Although our case study used a superiority hypothesis for safety events, non-inferiority testing would result in similar exposure sample size cutoffs for each AE of interest within non-inferiority margin set at the same values, as described for each event within the nomogram (1.5×, 2.0×). In non-inferiority testing, if the upper bound of 95 % CI based on the observed tofacitinib rate was <1.5× and 2.0× of bDMARD comparator rates, then 1.5× and 2.0× risks could be excluded. Therefore, regardless of superiority test (to detect assumed difference) or non-inferiority test (to exclude certain difference), similar inference could be drawn; an assumption of the analysis was that the IR of AEs for bDMARDs were constant over time. Whether this is a valid assumption can be tested as accumulating data allows.

The tofacitinib data are derived entirely from clinical trial data sources. Given that >55,000 patients worldwide have received tofacitinib as of May 2015 (data on file), in post-marketing experience, additional perspective for the evaluation of rare events in this more heterogeneous real-world patient and prospective active surveillance using registries is ongoing to fully define the risks associated with therapy.
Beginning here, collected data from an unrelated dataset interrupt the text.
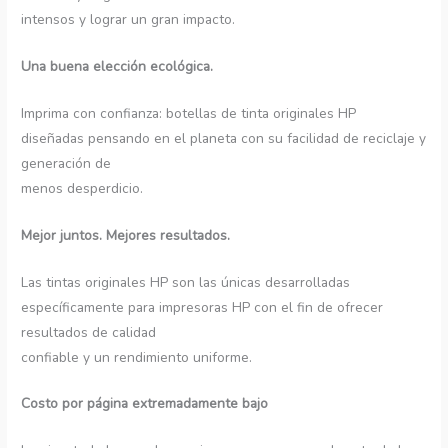
intensos y lograr un gran impacto.
Una buena elección ecológica.
Imprima con confianza: botellas de tinta originales HP
diseñadas pensando en el planeta con su facilidad de reciclaje y
generación de
menos desperdicio.
Mejor juntos. Mejores resultados.
Las tintas originales HP son las únicas desarrolladas
específicamente para impresoras HP con el fin de ofrecer
resultados de calidad
confiable y un rendimiento uniforme.
Costo por página extremadamente bajo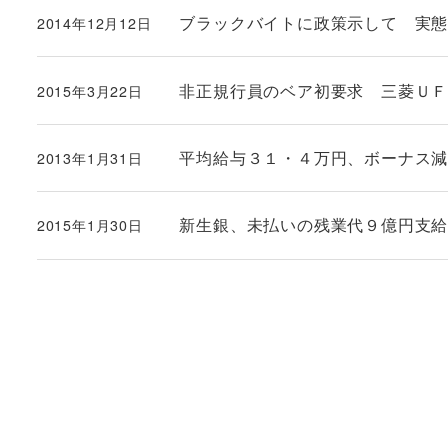
ブラックバイトに政策示して 実
2014年12月12日
投稿日
非正規行員のベア初要求 三菱Ｕ
2015年3月22日
投稿日
平均給与３１・４万円、ボーナス
2013年1月31日
投稿日
新生銀、未払いの残業代９億円支給
2015年1月30日
投稿日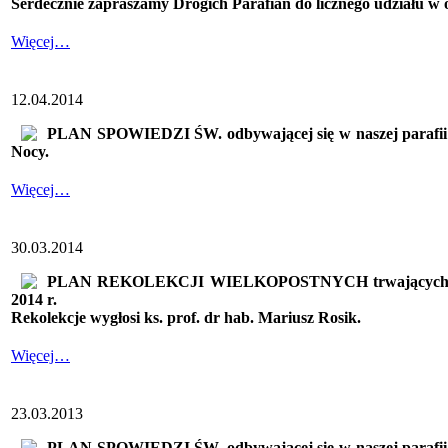
Serdecznie zapraszamy Drogich Parafian do licznego udziału w
Więcej…
12.04.2014
PLAN SPOWIEDZI ŚW. odbywającej się w naszej parafii 
Nocy.
Więcej…
30.03.2014
PLAN REKOLEKCJI WIELKOPOSTNYCH trwających w 
2014 r.
Rekolekcje wygłosi
ks. prof. dr hab. Mariusz Rosik.
Więcej…
23.03.2013
PLAN SPOWIEDZI ŚW. odbywającej się w naszej parafii 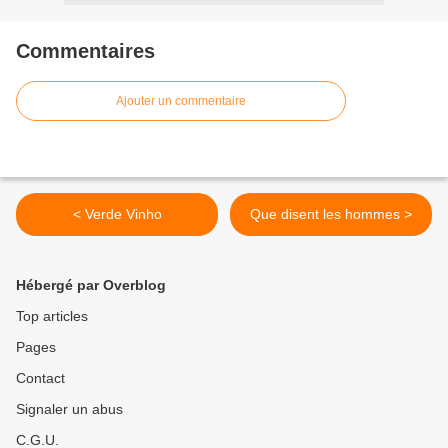
Commentaires
Ajouter un commentaire
< Verde Vinho
Que disent les hommes >
Hébergé par Overblog
Top articles
Pages
Contact
Signaler un abus
C.G.U.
Future safety analyses might also include alternative comparator therapies within such registries, which would complement both the comparative clinical trials and the methods described here. Comparative safety outcome trials (NCT02092467/A3921133) are underway, but data will not be available in the near future. The creation of a safety data repository of blinded patient-level data to permit cross-comparison between existing therapies and new medications could allow for standardisation of cohort and outcome definitions and better comparability for key subgroups. This approach has been preliminarily successful in trying to harmonise international comparisons between observational RA registries [22, 23]. Additionally, a Bayesian approach, incorporating the latest safety estimates, could be considered. The current estimated sample size ignores the event rates associated with tofacitinib; this analytic framework is suitable for planning how much exposure data might be needed before actual tofacitinib rates are available.

To conclude, our risk characterisation approach represents an indirect method to contextualise the safety profile of newly introduced RA medications versus established therapies, and provides clinicians and regulatory authorities with relevant context to inform labelling and treatment choices for RA patients. To date, the safety of tofacitinib appears similar to approved published data from bDMARDs with respect to SIEs, all malignancies (excluding NMSC), NMSC, MACE, OIs, lymphoma and GI perforations.